## WHAT TO DO
List every row below that contains the word "pergola", copying each one in full.

## SUPPLIED MATERIAL
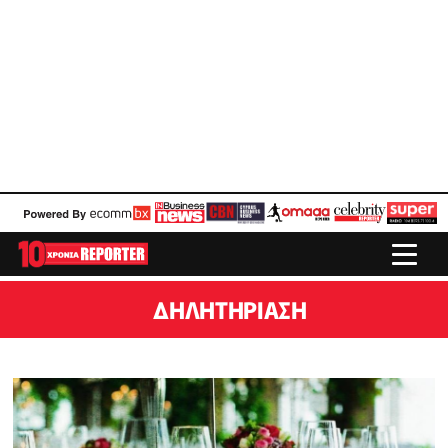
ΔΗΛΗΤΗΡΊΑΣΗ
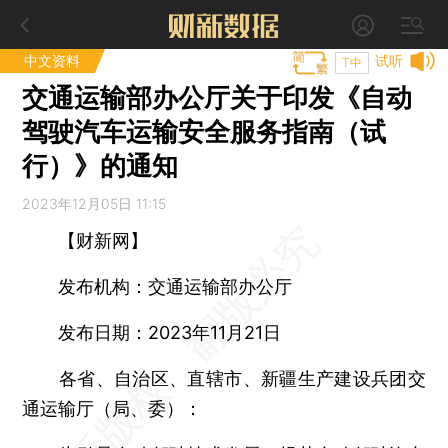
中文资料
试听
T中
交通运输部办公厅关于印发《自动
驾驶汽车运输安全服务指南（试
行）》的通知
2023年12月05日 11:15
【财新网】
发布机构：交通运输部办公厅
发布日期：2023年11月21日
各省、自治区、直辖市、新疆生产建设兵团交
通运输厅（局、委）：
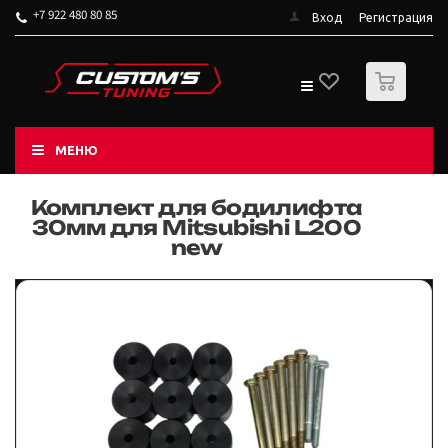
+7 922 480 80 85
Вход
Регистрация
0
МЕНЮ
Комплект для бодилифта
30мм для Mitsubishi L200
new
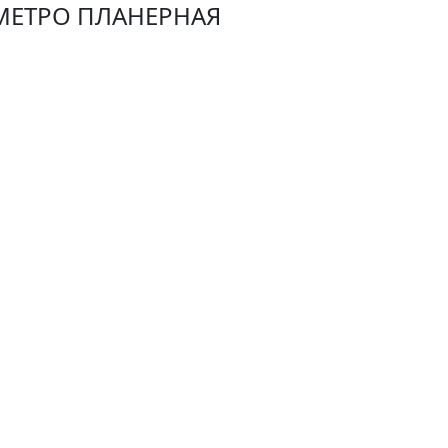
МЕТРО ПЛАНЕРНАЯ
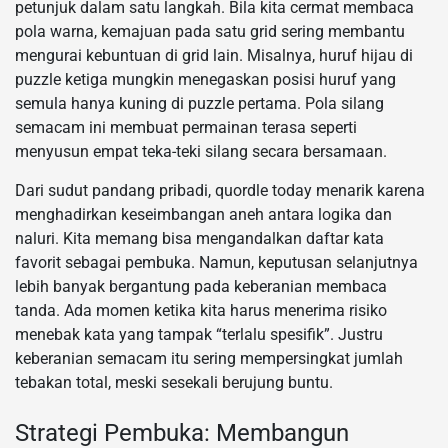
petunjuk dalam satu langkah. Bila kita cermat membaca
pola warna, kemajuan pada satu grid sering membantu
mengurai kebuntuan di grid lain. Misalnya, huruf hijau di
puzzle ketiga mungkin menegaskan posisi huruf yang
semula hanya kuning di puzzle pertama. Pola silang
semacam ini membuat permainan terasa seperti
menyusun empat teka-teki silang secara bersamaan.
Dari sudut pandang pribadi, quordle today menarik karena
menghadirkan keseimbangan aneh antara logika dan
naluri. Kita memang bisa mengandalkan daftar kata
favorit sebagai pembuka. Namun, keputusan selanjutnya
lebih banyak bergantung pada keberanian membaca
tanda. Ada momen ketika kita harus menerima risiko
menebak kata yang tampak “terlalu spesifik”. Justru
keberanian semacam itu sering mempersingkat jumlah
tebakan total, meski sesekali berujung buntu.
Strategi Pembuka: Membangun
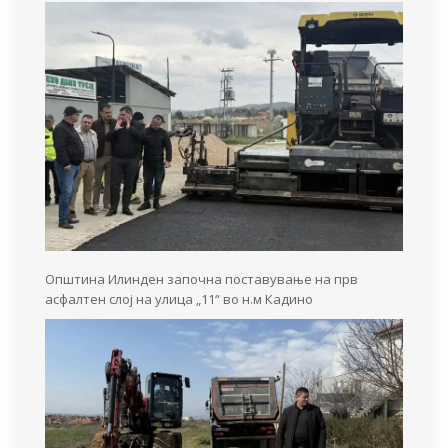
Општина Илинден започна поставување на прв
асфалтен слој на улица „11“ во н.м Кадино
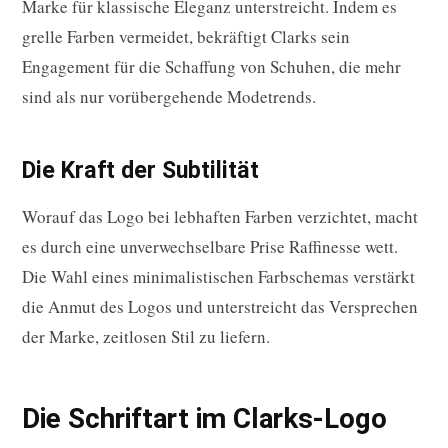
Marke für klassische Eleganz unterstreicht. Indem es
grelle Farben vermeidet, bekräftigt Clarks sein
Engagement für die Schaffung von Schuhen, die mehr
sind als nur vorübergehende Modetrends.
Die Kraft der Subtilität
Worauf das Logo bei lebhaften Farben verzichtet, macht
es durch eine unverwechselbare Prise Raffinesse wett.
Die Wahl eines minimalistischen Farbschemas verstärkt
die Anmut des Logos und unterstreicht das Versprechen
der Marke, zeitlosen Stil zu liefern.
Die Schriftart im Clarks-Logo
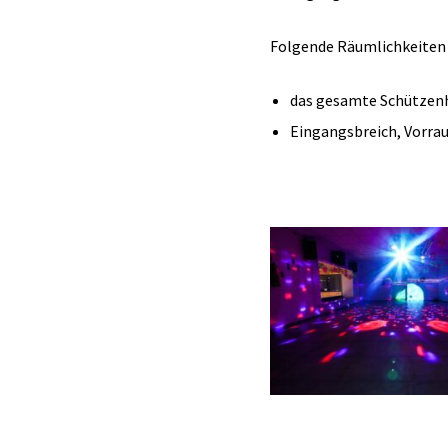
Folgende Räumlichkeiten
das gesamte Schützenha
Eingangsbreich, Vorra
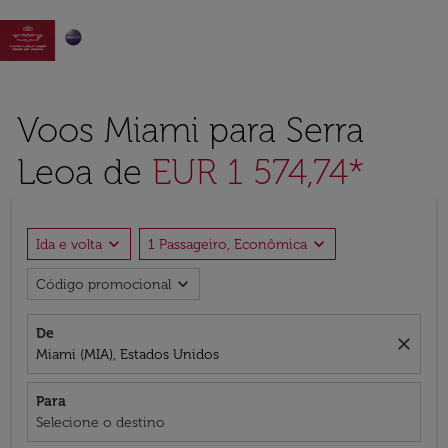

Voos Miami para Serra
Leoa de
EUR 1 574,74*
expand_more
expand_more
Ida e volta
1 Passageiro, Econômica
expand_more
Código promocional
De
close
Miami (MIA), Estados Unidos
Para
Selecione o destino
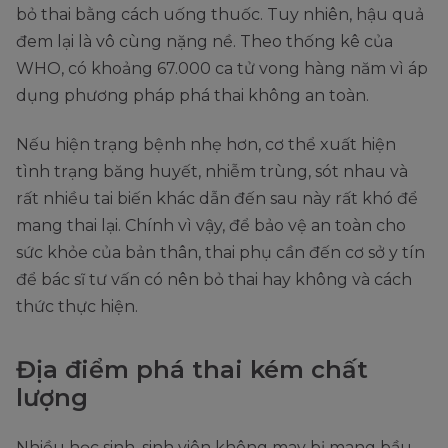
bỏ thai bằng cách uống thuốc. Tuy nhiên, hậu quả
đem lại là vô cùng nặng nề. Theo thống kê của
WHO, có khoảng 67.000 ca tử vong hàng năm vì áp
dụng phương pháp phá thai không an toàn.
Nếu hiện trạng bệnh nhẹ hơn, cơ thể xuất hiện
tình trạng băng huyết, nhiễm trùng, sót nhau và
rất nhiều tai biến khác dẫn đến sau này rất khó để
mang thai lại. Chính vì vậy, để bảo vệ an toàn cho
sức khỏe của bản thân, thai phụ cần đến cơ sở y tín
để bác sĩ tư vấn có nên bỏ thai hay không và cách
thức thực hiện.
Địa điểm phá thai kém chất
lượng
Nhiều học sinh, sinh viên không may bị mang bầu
...
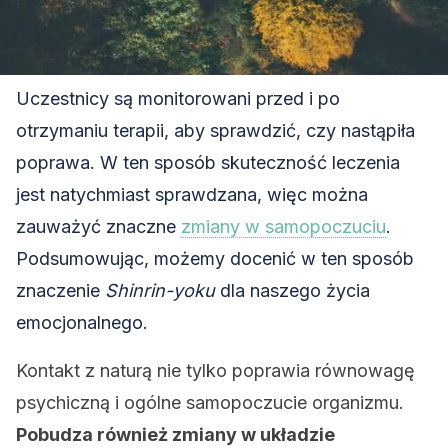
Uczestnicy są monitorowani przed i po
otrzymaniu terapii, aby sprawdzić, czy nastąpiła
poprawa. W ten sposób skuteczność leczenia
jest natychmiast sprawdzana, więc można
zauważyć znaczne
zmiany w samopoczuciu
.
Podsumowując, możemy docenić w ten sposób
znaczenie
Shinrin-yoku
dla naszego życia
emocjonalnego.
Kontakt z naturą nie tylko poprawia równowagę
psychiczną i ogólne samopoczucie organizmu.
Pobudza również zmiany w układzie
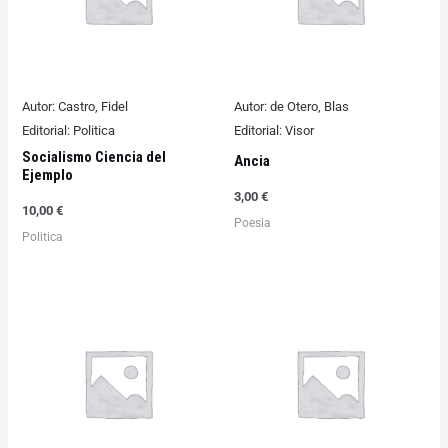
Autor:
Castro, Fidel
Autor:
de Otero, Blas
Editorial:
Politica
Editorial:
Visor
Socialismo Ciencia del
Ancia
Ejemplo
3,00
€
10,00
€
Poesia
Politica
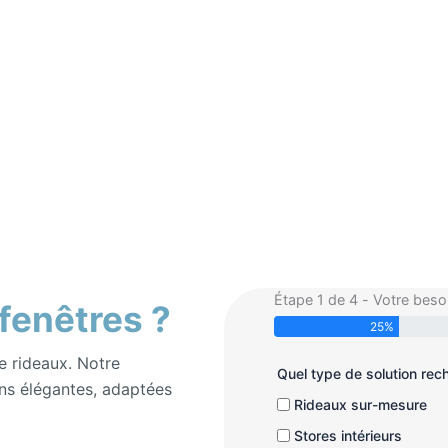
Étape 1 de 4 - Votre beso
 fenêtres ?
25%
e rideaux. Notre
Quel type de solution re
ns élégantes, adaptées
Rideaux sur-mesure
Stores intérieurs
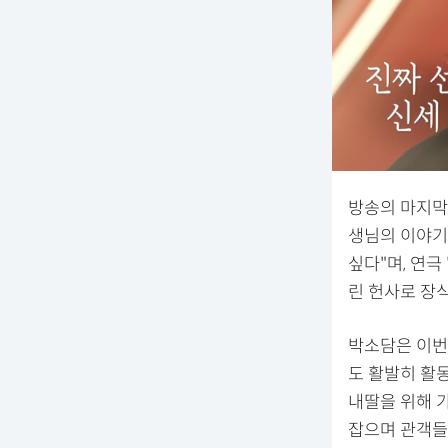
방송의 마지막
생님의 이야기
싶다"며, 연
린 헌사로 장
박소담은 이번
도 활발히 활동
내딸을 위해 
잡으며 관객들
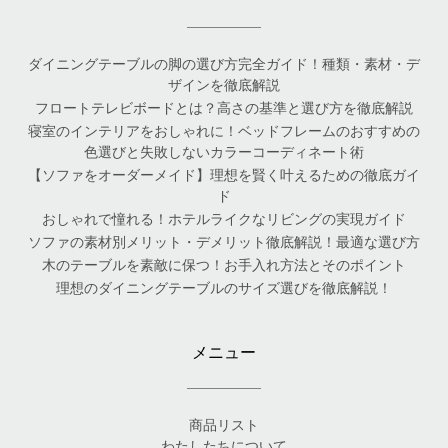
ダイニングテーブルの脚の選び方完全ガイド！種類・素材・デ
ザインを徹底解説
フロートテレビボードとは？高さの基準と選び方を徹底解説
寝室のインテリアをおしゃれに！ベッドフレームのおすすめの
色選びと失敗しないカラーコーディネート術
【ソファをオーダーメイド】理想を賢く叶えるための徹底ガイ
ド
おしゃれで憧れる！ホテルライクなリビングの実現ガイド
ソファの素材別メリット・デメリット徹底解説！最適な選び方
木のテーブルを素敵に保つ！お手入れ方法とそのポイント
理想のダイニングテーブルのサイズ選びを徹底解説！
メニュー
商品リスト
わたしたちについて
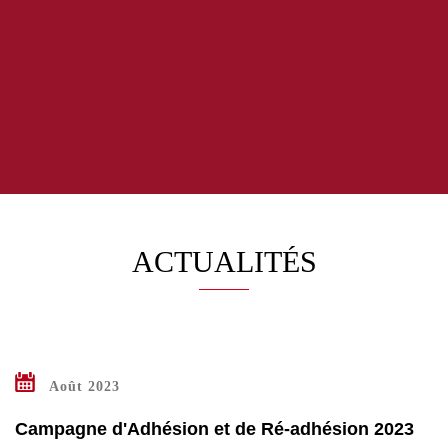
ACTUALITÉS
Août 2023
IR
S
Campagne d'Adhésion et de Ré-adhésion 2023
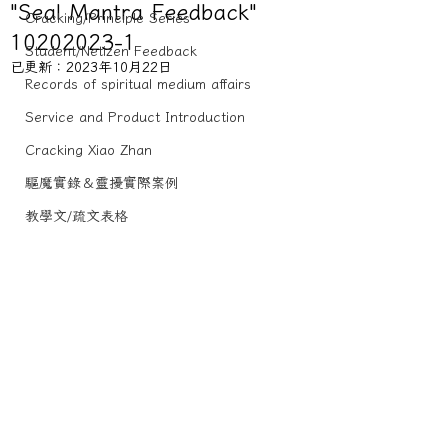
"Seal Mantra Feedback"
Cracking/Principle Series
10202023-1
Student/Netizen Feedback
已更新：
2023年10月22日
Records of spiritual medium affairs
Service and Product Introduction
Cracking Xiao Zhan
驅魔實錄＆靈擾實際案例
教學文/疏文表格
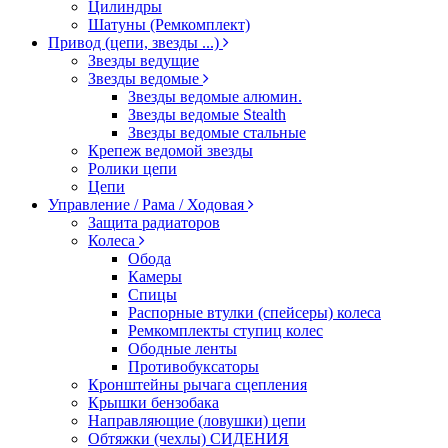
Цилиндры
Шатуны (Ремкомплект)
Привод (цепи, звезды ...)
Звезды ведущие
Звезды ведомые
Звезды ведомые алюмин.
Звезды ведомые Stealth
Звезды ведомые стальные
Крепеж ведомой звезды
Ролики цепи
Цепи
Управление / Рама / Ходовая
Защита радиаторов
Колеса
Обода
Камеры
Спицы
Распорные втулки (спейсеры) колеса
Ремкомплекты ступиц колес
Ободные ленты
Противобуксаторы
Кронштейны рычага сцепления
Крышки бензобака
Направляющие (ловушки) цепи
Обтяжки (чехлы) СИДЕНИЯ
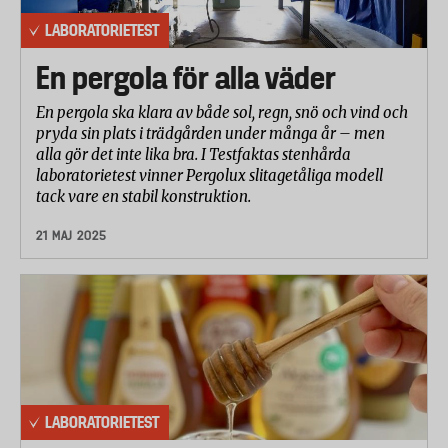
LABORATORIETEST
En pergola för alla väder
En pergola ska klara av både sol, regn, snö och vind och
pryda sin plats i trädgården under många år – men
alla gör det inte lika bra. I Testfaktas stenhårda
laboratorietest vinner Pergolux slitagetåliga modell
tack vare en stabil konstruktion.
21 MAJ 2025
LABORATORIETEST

## ANSWER FOR THIS EXERCISE
En pergola för alla väder
En pergola ska klara av både sol, regn, snö och vind och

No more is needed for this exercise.